I care about my data. Especially who has it, who may have access to it, and how it may be used to identify me. Until the questions can be answered and those guarantees made, I won’t be comfortable storing all my data in the cloud.
I had a friend share a blog post of a story that has been all over the Internet lately regarding Microsoft having a government backdoor in Windows. The story shared is located here, but I’m sure drudging around tech news sites run by 14 year olds or ignorant IT professionals will expose you to similar content.
Full disclosure: I’ve been using Linux for over five years regularly, and am typing this post from my laptop running Debian Linux to my server running Debian Linux, but I do use Windows on my desktop. Hopefully that sentence will cut down on comments accusing me of fanboyism, because I’m going to stick up for Microsoft here.
Actually, I don’t need to stick up for them – because the ‘backdoor’ doesn’t exist as far as anyone knows. I can’t pretend to know whether one exists (a huge reason why open source is better in cases like this), but in this instance the authors of titles are just being media whores and trying to amplify the situation for traffic. The reasons why this is true are straightforward, and numbered for your pleasure:
1. The component in question is not a part of Windows by default.
The program the article’s author is claiming has a backdoor is the Malicious Software Removal Tool, which does not ship by default with any version of Windows. Yeah, it is a component produced by Microsoft, but even if there was a backdoor in it, it isn’t a backdoor in Windows.
2. It isn’t a backdoor.
Backdoors allow an outsider unauthorized access into a system. As the article reports, the Malicious Software Removal Tool may report the IP address of the machine through the tool to a central location. Reporting an IP is nowhere near the same class as a backdoor. While I won’t argue that doing this against the user’s will is a breach of privacy, people seem to be in love with escalating issues, and it is as stupid as it is unfounded.
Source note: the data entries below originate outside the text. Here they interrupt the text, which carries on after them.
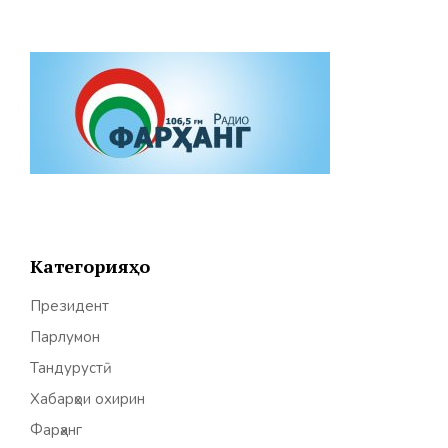
Категорияҳо
Президент
Парлумон
Тандурустӣ
Хабарҳои охирин
Фарҳанг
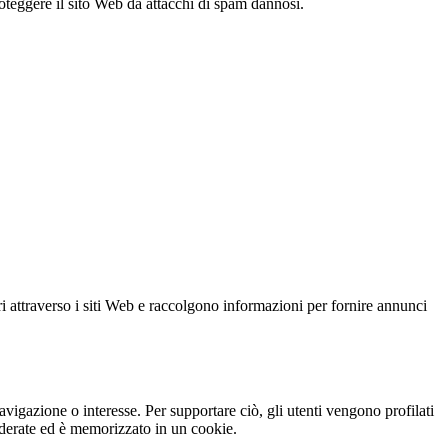
oteggere il sito Web da attacchi di spam dannosi.
ri attraverso i siti Web e raccolgono informazioni per fornire annunci
vigazione o interesse. Per supportare ciò, gli utenti vengono profilati
nderate ed è memorizzato in un cookie.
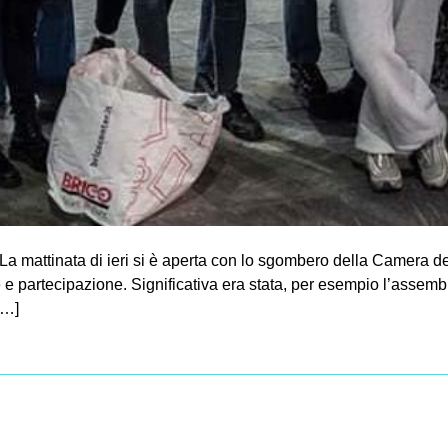
La mattinata di ieri si è aperta con lo sgombero della Camera de
se e partecipazione. Significativa era stata, per esempio l’assemb
[…]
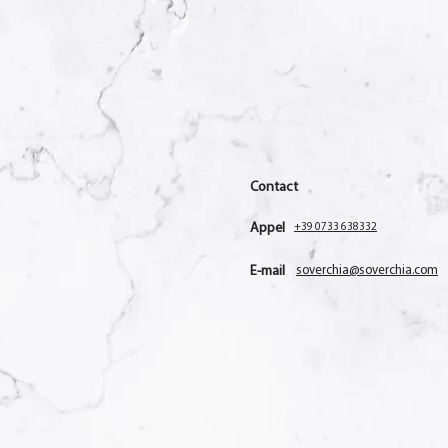
Contact
Appel
+39 0733 638332
E-mail
soverchia@soverchia.com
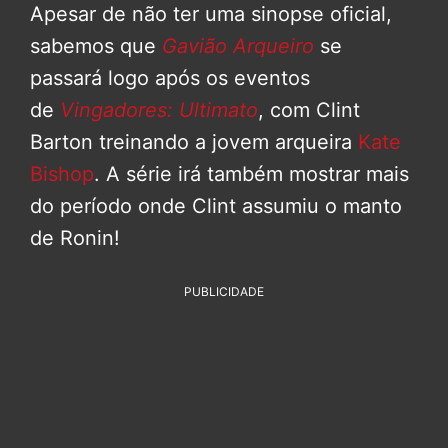
Apesar de não ter uma sinopse oficial,
sabemos que
Gavião Arqueiro
se
passará logo após os eventos
de
Vingadores: Ultimato
, com Clint
Barton treinando a jovem arqueira
Kate
Bishop
. A série irá também mostrar mais
do período onde Clint assumiu o manto
de Ronin!
PUBLICIDADE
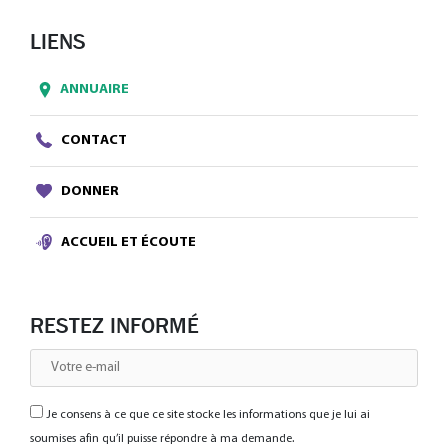
LIENS
ANNUAIRE
CONTACT
DONNER
ACCUEIL ET ÉCOUTE
RESTEZ INFORMÉ
Je consens à ce que ce site stocke les informations que je lui ai
soumises afin qu’il puisse répondre à ma demande.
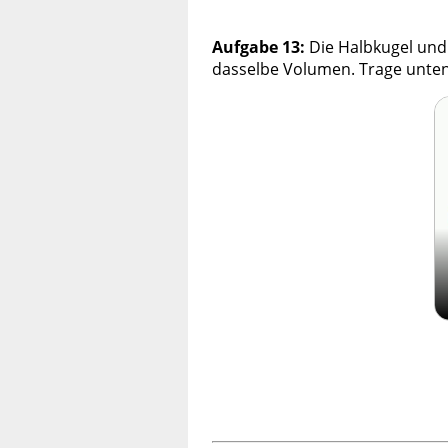
Aufgabe 13:
Die Halbkugel und
dasselbe Volumen. Trage unten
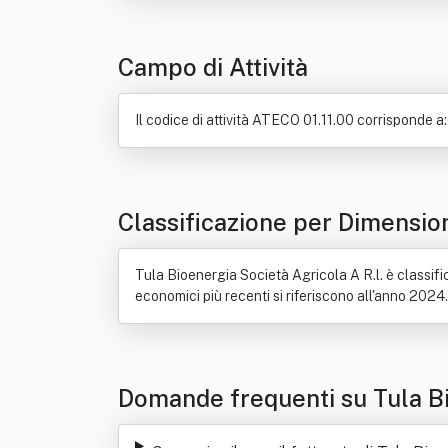
Campo di Attività
Il codice di attività ATECO 01.11.00 corrisponde a: 
Classificazione per Dimensio
Tula Bioenergia Società Agricola A R.l. è classifi
economici più recenti si riferiscono all'anno 2024.
Domande frequenti su Tula Bi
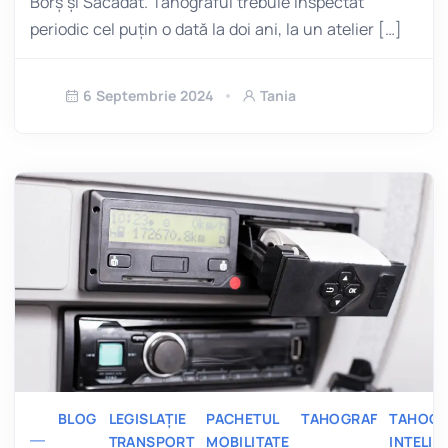
Borș și Săcădat. Tahograful trebuie inspectat
periodic cel puțin o dată la doi ani, la un atelier […]
6 Septembrie 2024
Tania
BLOG
LEGISLAȚIE
PACHETUL
TAHOGRAF
TAHOGR
TRANSPORT
MOBILITATE
INTELIG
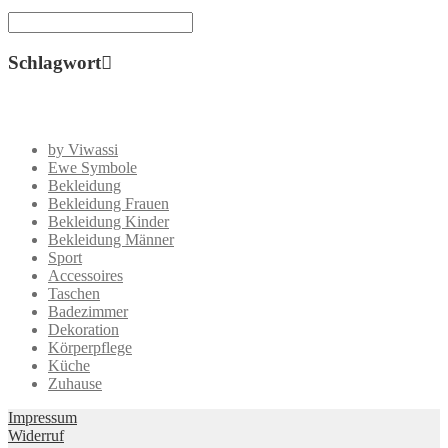
Schlagwort
by Viwassi
Ewe Symbole
Bekleidung
Bekleidung Frauen
Bekleidung Kinder
Bekleidung Männer
Sport
Accessoires
Taschen
Badezimmer
Dekoration
Körperpflege
Küche
Zuhause
Impressum
Widerruf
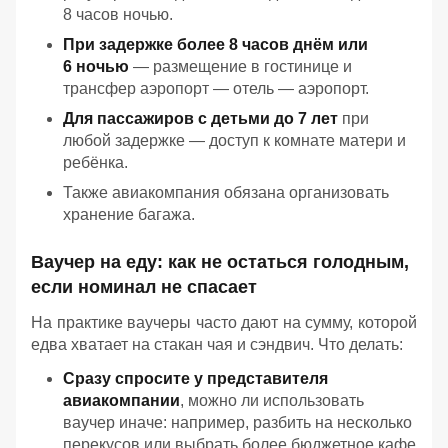
8 часов ночью.
При задержке более 8 часов днём или
6 ночью
— размещение в гостинице и
трансфер аэропорт — отель — аэропорт.
Для пассажиров с детьми до 7 лет
при
любой задержке — доступ к комнате матери и
ребёнка.
Также авиакомпания обязана организовать
хранение багажа.
Ваучер на еду: как не остаться голодным,
если номинал не спасает
На практике ваучеры часто дают на сумму, которой
едва хватает на стакан чая и сэндвич. Что делать:
Сразу спросите у представителя
авиакомпании
, можно ли использовать
ваучер иначе: например, разбить на несколько
перекусов или выбрать более бюджетное кафе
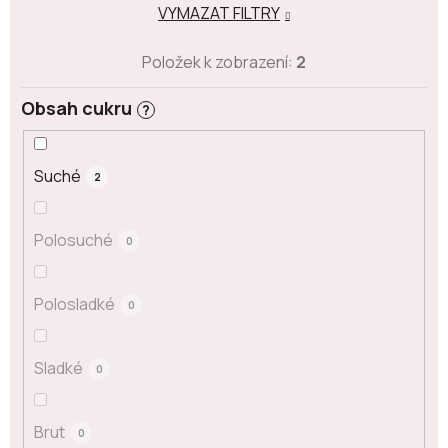
VYMAZAT FILTRY
Položek k zobrazení:
2
Obsah cukru
?
Suché
2
Polosuché
0
Polosladké
0
Sladké
0
Brut
0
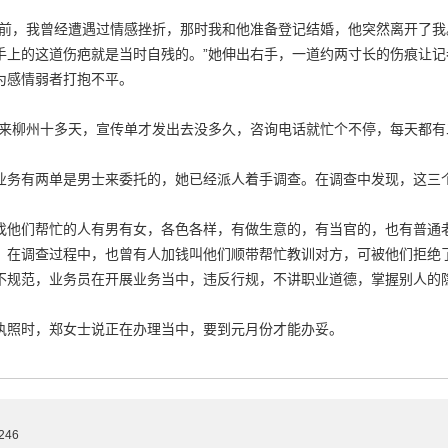
年前，我曾经遭遇过情感挫折，那时我和他准备登记结婚，他突然离开了
手上的这道伤疤就是当时自残的。”她伸出右手，一道约两寸长的伤痕让
为感情弱者打抱不平。
才来柳州十多天，宣传单才发出去没多久，咨询电话就忙个不停，每天都有
业务有两单是男士来委托的，她已经派人着手调查。在调查中发现，这三
找他们帮忙的人有男有女，各色各样，有做生意的，有当官的，也有普通
。在调查过程中，也曾有人加钱叫他们顺带帮忙教训对方，可被他们拒绝
不规范，业务员在开展业务当中，违反行规，不讲职业道德，掌握别人的
执照时，郑女士说正在办理当中，要到元月份才能办妥。
246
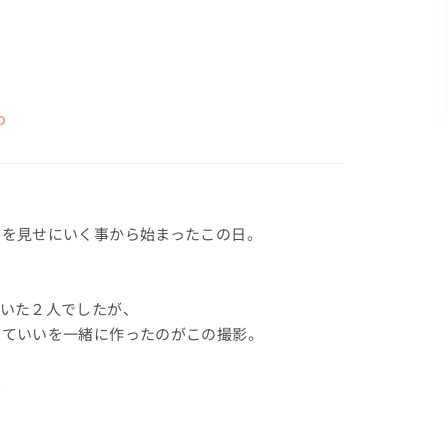
o
を見せにいく事から始まったこの日。

いた２人でしたが、

ていいを一緒に作ったのがこの撮影。


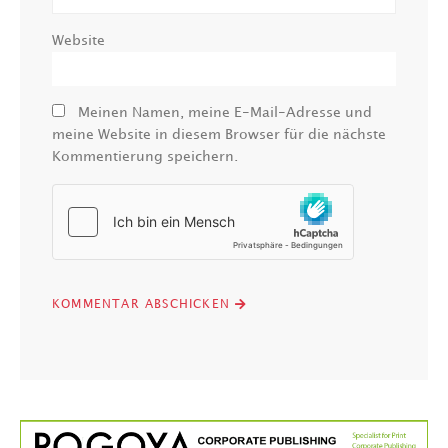
Website
Meinen Namen, meine E-Mail-Adresse und
meine Website in diesem Browser für die nächste
Kommentierung speichern.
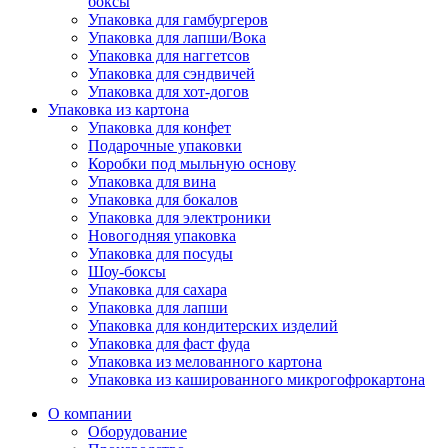
боксы
Упаковка для гамбургеров
Упаковка для лапши/Вока
Упаковка для наггетсов
Упаковка для сэндвичей
Упаковка для хот-догов
Упаковка из картона
Упаковка для конфет
Подарочные упаковки
Коробки под мыльную основу
Упаковка для вина
Упаковка для бокалов
Упаковка для электроники
Новогодняя упаковка
Упаковка для посуды
Шоу-боксы
Упаковка для сахара
Упаковка для лапши
Упаковка для кондитерских изделий
Упаковка для фаст фуда
Упаковка из мелованного картона
Упаковка из кашированного микрогофрокартона
О компании
Оборудование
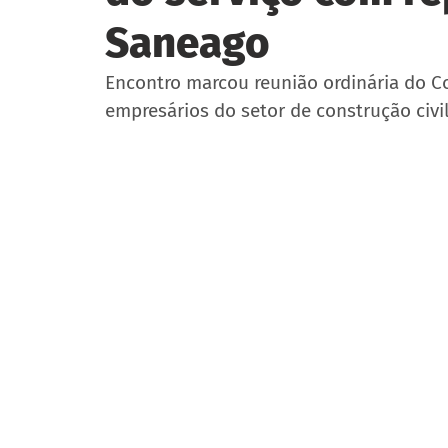
Saneago
Encontro marcou reunião ordinária do Co
empresários do setor de construção civi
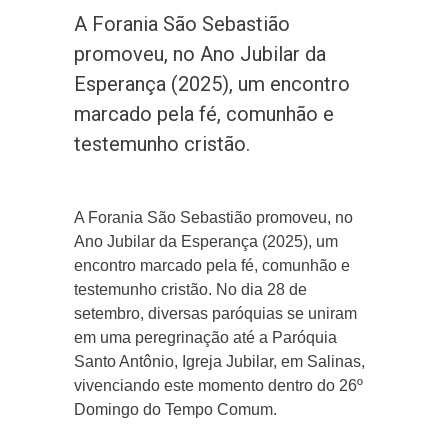
A Forania São Sebastião
promoveu, no Ano Jubilar da
Esperança (2025), um encontro
marcado pela fé, comunhão e
testemunho cristão.
A Forania São Sebastião promoveu, no
Ano Jubilar da Esperança (2025), um
encontro marcado pela fé, comunhão e
testemunho cristão. No dia 28 de
setembro, diversas paróquias se uniram
em uma peregrinação até a Paróquia
Santo Antônio, Igreja Jubilar, em Salinas,
vivenciando este momento dentro do 26º
Domingo do Tempo Comum.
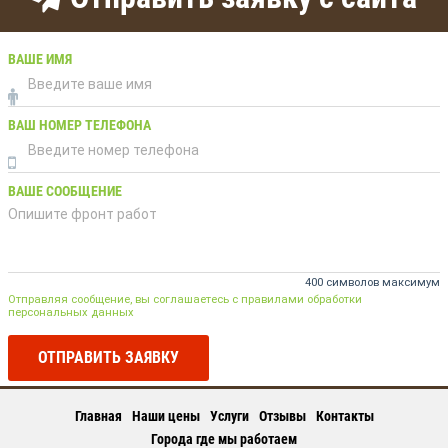
ВАШЕ ИМЯ
ВАШ НОМЕР ТЕЛЕФОНА
ВАШЕ СООБЩЕНИЕ
400 символов максимум
Отправляя сообщение, вы соглашаетесь с правилами обработки
персональных данных
ОТПРАВИТЬ ЗАЯВКУ
Главная
Наши цены
Услуги
Отзывы
Контакты
Города где мы работаем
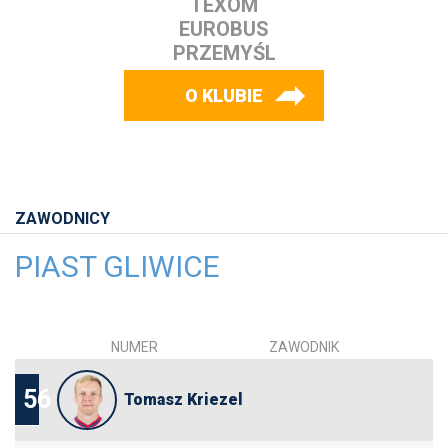
TEXOM
EUROBUS
PRZEMYŚL
O KLUBIE
ZAWODNICY
PIAST GLIWICE
NUMER
ZAWODNIK
56
Tomasz Kriezel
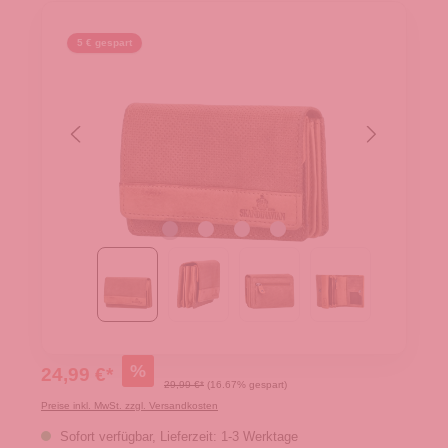
5 € gespart
%
24,99 €*
29,99 €*
(16.67% gespart)
Preise inkl. MwSt. zzgl. Versandkosten
Sofort verfügbar, Lieferzeit: 1-3 Werktage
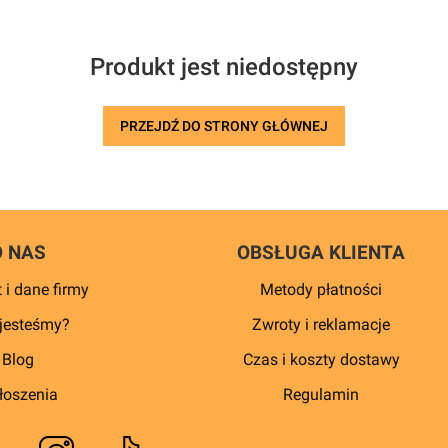
Produkt jest niedostępny
PRZEJDŹ DO STRONY GŁÓWNEJ
O NAS
OBSŁUGA KLIENTA
 i dane firmy
Metody płatności
jesteśmy?
Zwroty i reklamacje
Blog
Czas i koszty dostawy
łoszenia
Regulamin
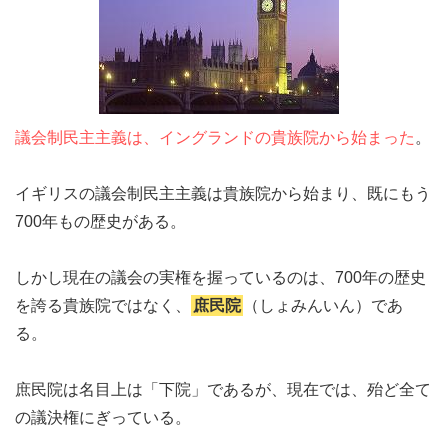
議会制民主主義は、イングランドの貴族院から始まった
。
イギリスの議会制民主主義は貴族院から始まり、既にもう
700年もの歴史がある。
しかし現在の議会の実権を握っているのは、700年の歴史
を誇る貴族院ではなく、
庶民院
（しょみんいん）であ
る。
庶民院は名目上は「下院」であるが、現在では、殆ど全て
の議決権にぎっている。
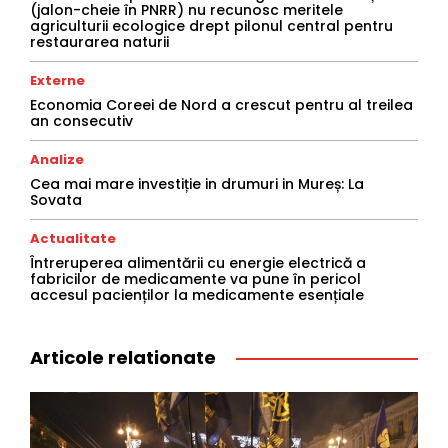
(jalon-cheie în PNRR) nu recunosc meritele
agriculturii ecologice drept pilonul central pentru
restaurarea naturii
Externe
Economia Coreei de Nord a crescut pentru al treilea
an consecutiv
Analize
Cea mai mare investiție in drumuri in Mureș: La
Sovata
Actualitate
Întreruperea alimentării cu energie electrică a
fabricilor de medicamente va pune în pericol
accesul pacienților la medicamente esențiale
Articole relationate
3. Everything is speculation.
Find a fact worth the attention these stories are getting. Everything is based on interpretation of events, and the discussion following those interpretations are once again removed before “facts” are arrived at. Sensationalist writing has always annoyed me, and that people take it seriously even more so.
So there you have it. The fabled Microsoft Windows government backdoor is a manifestation produced by someone who fails both at basic computer security and journalism. Just as the title of this post states: the Microsoft Windows government backdoor… isn’t.